“Be tough” is what he used to tell me all the time. He was known for his loud bark, but everyone who knew him discovered his big heart and great eyes. He had an eye for grand indulgence in a photograph something that reached out to people and said, Just have a great time. When I first met him at GQ magazine he was only an assistant, but he acted like Alexey Brodovitch, and from that time on he spoiled me and so many other photographers, illustrators, and models. If you wanted a certain model or location, you got it. He was almost too good to be true, but there was always one law: You had to live what you wanted to photograph. That meant that the act of taking a photograph had to be one of your biggest pleasures in life. When Donald left GQ he was thought too independent, and most people in the business thought he was too strong. But it was always for the right reasons-the photographs. By the time Donald went to work with Sandy Carlson and Dick Tarlow for Ralph Lauren, we’d all begun to learn that the rose in the photograph was just as important as the softness of that pillow, the way the girl’s hair fell onto her shoulder, and the best emulsion Kodak had to offer.
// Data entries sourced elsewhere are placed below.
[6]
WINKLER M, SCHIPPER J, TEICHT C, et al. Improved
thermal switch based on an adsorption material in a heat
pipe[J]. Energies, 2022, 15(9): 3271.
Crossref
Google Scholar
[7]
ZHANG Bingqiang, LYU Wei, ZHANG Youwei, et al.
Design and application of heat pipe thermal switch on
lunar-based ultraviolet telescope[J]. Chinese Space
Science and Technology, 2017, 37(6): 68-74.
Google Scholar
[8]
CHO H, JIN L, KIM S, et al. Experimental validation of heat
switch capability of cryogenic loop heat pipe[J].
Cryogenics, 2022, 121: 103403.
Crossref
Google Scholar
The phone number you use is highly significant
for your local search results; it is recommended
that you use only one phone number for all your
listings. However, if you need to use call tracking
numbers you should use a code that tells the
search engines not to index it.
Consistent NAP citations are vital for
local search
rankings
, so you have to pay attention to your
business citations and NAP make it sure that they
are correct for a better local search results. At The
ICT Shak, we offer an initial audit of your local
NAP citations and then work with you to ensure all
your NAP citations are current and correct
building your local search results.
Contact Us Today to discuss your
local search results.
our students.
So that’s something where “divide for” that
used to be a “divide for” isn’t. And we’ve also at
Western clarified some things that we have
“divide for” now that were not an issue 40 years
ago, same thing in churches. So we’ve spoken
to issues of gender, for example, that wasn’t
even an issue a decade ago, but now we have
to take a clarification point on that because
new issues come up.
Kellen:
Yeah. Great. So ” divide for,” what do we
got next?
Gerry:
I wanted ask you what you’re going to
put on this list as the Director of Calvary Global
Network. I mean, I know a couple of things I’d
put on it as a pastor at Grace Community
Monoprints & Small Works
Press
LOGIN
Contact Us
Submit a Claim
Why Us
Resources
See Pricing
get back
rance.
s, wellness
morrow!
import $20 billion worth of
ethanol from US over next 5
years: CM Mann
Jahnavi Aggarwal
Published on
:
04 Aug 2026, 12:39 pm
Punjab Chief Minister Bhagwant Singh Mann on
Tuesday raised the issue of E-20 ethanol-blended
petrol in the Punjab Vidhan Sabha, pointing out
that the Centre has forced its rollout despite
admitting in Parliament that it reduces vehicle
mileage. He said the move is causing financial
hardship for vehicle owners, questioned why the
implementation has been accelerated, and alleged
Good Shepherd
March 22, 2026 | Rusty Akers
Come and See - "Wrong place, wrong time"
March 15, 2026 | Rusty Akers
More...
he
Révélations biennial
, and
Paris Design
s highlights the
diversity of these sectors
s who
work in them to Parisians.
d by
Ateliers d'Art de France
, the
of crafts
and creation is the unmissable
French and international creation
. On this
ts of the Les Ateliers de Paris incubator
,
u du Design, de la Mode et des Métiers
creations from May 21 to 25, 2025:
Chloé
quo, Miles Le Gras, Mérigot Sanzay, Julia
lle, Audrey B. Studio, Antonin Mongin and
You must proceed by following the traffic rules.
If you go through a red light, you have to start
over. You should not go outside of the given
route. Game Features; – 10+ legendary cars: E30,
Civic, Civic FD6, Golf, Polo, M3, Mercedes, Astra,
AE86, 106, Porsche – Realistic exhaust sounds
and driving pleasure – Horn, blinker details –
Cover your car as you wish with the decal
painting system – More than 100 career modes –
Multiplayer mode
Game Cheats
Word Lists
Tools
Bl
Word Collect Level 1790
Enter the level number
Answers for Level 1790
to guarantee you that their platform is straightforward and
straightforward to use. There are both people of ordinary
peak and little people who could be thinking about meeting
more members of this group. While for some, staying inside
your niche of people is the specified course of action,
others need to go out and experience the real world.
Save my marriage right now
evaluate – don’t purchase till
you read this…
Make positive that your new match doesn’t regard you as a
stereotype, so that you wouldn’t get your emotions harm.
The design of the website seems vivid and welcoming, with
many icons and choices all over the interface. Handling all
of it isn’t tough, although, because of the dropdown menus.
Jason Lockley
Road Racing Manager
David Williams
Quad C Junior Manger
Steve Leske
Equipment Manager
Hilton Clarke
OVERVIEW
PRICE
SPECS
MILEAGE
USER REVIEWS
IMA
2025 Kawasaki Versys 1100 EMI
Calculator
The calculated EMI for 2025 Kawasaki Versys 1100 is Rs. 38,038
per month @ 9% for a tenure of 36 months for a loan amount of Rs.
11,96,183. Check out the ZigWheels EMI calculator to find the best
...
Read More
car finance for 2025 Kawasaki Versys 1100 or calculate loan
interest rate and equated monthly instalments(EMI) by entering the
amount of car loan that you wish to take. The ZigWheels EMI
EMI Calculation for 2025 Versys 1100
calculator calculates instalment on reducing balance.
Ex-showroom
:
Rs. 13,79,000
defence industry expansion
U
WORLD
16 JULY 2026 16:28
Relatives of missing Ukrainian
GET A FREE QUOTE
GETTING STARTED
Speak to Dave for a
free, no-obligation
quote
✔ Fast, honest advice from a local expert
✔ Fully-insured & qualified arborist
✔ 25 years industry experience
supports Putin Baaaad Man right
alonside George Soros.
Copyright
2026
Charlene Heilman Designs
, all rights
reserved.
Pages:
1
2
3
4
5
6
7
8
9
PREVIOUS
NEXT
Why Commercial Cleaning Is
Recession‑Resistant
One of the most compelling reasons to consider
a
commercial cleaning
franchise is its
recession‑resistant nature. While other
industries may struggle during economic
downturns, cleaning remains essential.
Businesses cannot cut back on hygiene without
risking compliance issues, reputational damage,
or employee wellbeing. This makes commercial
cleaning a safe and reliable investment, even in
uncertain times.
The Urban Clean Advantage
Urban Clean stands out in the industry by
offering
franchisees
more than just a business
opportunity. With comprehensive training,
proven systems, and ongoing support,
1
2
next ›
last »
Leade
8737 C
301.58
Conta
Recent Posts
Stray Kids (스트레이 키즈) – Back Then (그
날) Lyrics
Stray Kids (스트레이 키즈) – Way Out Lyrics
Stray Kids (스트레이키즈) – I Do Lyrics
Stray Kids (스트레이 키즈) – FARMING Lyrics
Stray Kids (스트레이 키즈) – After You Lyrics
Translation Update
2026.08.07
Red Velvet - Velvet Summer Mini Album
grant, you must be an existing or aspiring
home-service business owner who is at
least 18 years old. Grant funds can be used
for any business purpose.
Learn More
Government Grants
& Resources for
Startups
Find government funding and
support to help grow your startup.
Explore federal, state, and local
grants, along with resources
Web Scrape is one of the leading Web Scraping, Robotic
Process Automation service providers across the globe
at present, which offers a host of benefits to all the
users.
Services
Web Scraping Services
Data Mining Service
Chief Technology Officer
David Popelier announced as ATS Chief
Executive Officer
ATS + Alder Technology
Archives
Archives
I am lucky to have known and worked with great art directors like Bea Feitler, Ruth Ansel, and Sam Shahid, and Donald was in that class. In all the time I worked with him, my good friend Donald never asked me to take a picture I didn’t believe in. May all photographers be as lucky as I was to find a Donald in their lives .
Bruce Weber, photographer
Donald M. Sterzin was a major creative force in the fields of fashion advertising and editorial. As creative director and executive vice president of Carlson & Partners advertising agency in Manhattan, he was instrumental in shaping the sumptuous print campaign for Polo Ralph Lauren that was shot by Bruce Weber. He also worked at Wells Rich Greene and was art director of GQ magazine for ten years. A native of New York, he died there at age 42 in 1992.